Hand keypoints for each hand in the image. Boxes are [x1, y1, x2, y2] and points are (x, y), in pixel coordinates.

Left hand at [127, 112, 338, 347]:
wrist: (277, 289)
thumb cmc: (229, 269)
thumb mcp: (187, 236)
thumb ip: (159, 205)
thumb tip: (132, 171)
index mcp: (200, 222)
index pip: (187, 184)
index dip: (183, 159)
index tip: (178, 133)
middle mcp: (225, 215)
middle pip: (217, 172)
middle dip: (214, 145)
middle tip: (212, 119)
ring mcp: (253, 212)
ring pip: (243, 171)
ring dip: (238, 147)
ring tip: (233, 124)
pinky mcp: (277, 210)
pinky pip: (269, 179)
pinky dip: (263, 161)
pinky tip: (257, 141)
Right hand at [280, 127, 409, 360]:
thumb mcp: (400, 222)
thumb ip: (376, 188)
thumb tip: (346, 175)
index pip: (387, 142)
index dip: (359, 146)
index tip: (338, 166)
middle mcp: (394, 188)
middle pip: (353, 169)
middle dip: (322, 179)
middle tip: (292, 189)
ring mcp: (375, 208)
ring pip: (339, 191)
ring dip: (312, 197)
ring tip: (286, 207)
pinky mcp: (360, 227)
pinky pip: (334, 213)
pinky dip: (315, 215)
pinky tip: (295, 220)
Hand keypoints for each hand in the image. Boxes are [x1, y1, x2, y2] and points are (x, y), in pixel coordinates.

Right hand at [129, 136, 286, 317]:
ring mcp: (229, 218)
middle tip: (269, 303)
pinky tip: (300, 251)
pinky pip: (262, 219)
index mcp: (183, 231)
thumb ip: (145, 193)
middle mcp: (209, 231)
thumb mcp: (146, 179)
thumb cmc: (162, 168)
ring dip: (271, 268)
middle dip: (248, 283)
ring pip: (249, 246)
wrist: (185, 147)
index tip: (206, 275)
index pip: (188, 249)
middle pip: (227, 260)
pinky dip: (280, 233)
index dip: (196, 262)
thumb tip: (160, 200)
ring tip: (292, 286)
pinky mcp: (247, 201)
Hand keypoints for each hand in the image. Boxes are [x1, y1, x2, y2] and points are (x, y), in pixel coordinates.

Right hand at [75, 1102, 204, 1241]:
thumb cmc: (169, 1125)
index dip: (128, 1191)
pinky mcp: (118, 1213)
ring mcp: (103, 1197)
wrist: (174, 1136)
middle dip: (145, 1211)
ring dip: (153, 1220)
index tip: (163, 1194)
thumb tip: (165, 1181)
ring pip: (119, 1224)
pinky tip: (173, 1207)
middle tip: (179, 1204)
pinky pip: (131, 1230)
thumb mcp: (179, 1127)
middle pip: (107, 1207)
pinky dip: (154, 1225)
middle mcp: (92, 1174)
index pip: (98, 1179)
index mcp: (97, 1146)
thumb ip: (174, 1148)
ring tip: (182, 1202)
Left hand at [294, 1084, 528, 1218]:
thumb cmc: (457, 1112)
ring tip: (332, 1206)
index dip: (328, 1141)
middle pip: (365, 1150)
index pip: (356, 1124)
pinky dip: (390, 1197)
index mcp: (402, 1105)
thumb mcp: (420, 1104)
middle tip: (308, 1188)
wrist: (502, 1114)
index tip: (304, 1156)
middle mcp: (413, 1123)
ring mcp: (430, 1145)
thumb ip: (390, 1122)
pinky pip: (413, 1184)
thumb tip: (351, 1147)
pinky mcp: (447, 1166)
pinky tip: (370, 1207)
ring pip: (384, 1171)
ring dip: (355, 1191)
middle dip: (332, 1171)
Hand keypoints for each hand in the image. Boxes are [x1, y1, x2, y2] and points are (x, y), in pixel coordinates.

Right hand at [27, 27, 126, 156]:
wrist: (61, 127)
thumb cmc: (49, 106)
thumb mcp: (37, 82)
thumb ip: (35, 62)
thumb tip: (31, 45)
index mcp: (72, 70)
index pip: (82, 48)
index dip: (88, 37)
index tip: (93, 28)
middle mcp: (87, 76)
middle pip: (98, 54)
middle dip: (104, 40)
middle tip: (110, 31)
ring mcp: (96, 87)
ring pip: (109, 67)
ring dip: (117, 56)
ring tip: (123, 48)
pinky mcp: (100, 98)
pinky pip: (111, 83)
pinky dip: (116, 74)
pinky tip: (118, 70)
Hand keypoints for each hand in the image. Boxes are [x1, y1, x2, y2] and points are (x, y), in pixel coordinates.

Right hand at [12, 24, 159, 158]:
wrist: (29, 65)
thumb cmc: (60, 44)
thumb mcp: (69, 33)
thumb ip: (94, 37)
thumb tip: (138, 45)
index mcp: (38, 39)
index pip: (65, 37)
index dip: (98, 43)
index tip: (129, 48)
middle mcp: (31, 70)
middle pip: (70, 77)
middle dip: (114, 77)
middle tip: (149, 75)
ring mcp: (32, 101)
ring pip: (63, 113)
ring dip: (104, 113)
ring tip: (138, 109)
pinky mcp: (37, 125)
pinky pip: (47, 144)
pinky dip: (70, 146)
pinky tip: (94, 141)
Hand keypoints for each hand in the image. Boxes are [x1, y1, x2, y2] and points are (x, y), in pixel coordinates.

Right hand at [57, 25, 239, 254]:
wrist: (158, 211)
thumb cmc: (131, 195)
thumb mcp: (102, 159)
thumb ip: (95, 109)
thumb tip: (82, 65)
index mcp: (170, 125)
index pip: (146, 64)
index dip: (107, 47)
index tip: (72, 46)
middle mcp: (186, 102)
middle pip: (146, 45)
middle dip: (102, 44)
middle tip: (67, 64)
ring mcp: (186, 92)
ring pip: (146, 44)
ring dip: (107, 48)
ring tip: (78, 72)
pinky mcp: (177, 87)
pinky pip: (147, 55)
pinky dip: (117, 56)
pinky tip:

Exercise details:
Please transcribe the entries above exactly as written.

Output for this exercise:
Hand keypoints for each hand in the image. Boxes are [x1, y1, x2, y2] and points are (x, y), in pixel coordinates.

Left hand at [127, 112, 338, 347]:
wrist: (277, 289)
thumb cmc: (229, 269)
thumb mcp: (187, 236)
thumb ip: (159, 205)
thumb tip: (132, 171)
index mcp: (200, 222)
index pip: (187, 184)
index dip: (183, 159)
index tip: (178, 133)
middle mcp: (225, 215)
middle pip: (217, 172)
middle dip: (214, 145)
middle tip: (212, 119)
ring mcp: (253, 212)
ring pip: (243, 171)
ring dip: (238, 147)
ring tip: (233, 124)
pinky mcp: (277, 210)
pinky pip: (269, 179)
pinky dip: (263, 161)
pinky tip: (257, 141)
Right hand at [280, 127, 409, 360]:
thumb mcp: (400, 222)
thumb ip: (376, 188)
thumb tip: (346, 175)
index pip: (387, 142)
index dip: (359, 146)
index tip: (338, 166)
middle mcp: (394, 188)
middle pip: (353, 169)
middle dip: (322, 179)
middle tip: (292, 189)
ring mcp: (375, 208)
ring pip: (339, 191)
ring dip: (312, 197)
ring tip: (286, 207)
pinky mcp: (360, 227)
pinky pip: (334, 213)
pinky dip: (315, 215)
pinky tip: (295, 220)
Hand keypoints for each hand in the image. Boxes are [x1, y1, x2, y2] and points are (x, y), in pixel coordinates.

Right hand at [129, 136, 286, 317]:
ring mcp: (229, 218)
middle tip: (269, 303)
pinky tip: (300, 251)
pinky pip: (262, 219)
index mcp: (183, 231)
thumb ip: (145, 193)
middle mcp: (209, 231)
thumb mcp: (146, 179)
thumb cmc: (162, 168)
ring dip: (271, 268)
middle dip: (248, 283)
ring pip: (249, 246)
wrist: (185, 147)
index tip: (206, 275)
index pip: (188, 249)
middle pip: (227, 260)
pinky dip: (280, 233)
index dip: (196, 262)
thumb tip: (160, 200)
ring tip: (292, 286)
pinky mcp: (247, 201)
Hand keypoints for each hand in the image. Boxes are [x1, y1, x2, y2] and points are (x, y), in pixel coordinates.

Right hand at [75, 1102, 204, 1241]:
thumb cmc: (169, 1125)
index dip: (128, 1191)
pinky mcp: (118, 1213)
ring mcp: (103, 1197)
wrist: (174, 1136)
middle dip: (145, 1211)
ring dip: (153, 1220)
index tip: (163, 1194)
thumb tip: (165, 1181)
ring pip: (119, 1224)
pinky tip: (173, 1207)
middle tip: (179, 1204)
pinky pip: (131, 1230)
thumb mcp: (179, 1127)
middle pip: (107, 1207)
pinky dip: (154, 1225)
middle mcp: (92, 1174)
index pip: (98, 1179)
index mcp: (97, 1146)
thumb ip: (174, 1148)
ring tip: (182, 1202)
Left hand at [294, 1084, 528, 1218]:
thumb cmc: (457, 1112)
ring tip: (332, 1206)
index dip: (328, 1141)
middle pip: (365, 1150)
index pip: (356, 1124)
pinky dip: (390, 1197)
index mcp: (402, 1105)
thumb mcp: (420, 1104)
middle tip: (308, 1188)
wrist: (502, 1114)
index tip: (304, 1156)
middle mcp: (413, 1123)
ring mcp: (430, 1145)
thumb ip: (390, 1122)
pinky pip: (413, 1184)
thumb tip: (351, 1147)
pinky mcp: (447, 1166)
pinky tip: (370, 1207)
ring pip: (384, 1171)
ring dip: (355, 1191)
middle dip: (332, 1171)
Hand keypoints for each hand in the image. Boxes are [x1, y1, x2, y2] and points are (x, y), in pixel coordinates.

Right hand at [27, 27, 126, 156]:
wrist: (61, 127)
thumb cmc: (49, 106)
thumb mcp: (37, 82)
thumb ip: (35, 62)
thumb tip: (31, 45)
index mcp: (72, 70)
index pip: (82, 48)
index dip: (88, 37)
index tip: (93, 28)
middle mcp: (87, 76)
middle pip: (98, 54)
middle dip: (104, 40)
middle tip: (110, 31)
ring mcp: (96, 87)
ring pip: (109, 67)
ring dip: (117, 56)
ring tip: (123, 48)
pinky mcp: (100, 98)
pinky pip: (111, 83)
pinky dip: (116, 74)
pinky tip: (118, 70)
Hand keypoints for each hand in the image. Boxes are [x1, y1, x2, y2] and points are (x, y), in pixel coordinates.

Right hand at [12, 24, 159, 158]:
wrist: (29, 65)
thumb cmc: (60, 44)
thumb mcp: (69, 33)
thumb ip: (94, 37)
thumb tip: (138, 45)
index mcp: (38, 39)
index pip: (65, 37)
index dip: (98, 43)
index tip: (129, 48)
middle mcp: (31, 70)
middle pip: (70, 77)
middle dip: (114, 77)
middle tip: (149, 75)
ring mcp: (32, 101)
ring pip: (63, 113)
ring dip: (104, 113)
ring tip: (138, 109)
pinky mcp: (37, 125)
pinky pip: (47, 144)
pinky dip: (70, 146)
pinky tip: (94, 141)
Hand keypoints for each hand in the image. Boxes are [x1, y1, x2, y2] and points are (x, y), in pixel coordinates.

Right hand at [57, 25, 239, 254]:
wrist: (158, 211)
thumb cmc: (131, 195)
thumb mcp: (102, 159)
thumb ip: (95, 109)
thumb tip: (82, 65)
index mcp: (170, 125)
index pip: (146, 64)
index dip: (107, 47)
index tip: (72, 46)
middle mcp: (186, 102)
middle pip: (146, 45)
middle dip: (102, 44)
middle tip: (67, 64)
ring mcp: (186, 92)
ring pip: (146, 44)
ring dip: (107, 48)
ring tip: (78, 72)
pinky mcp: (177, 87)
pinky pip: (147, 55)
pinky dip: (117, 56)
pinky tip:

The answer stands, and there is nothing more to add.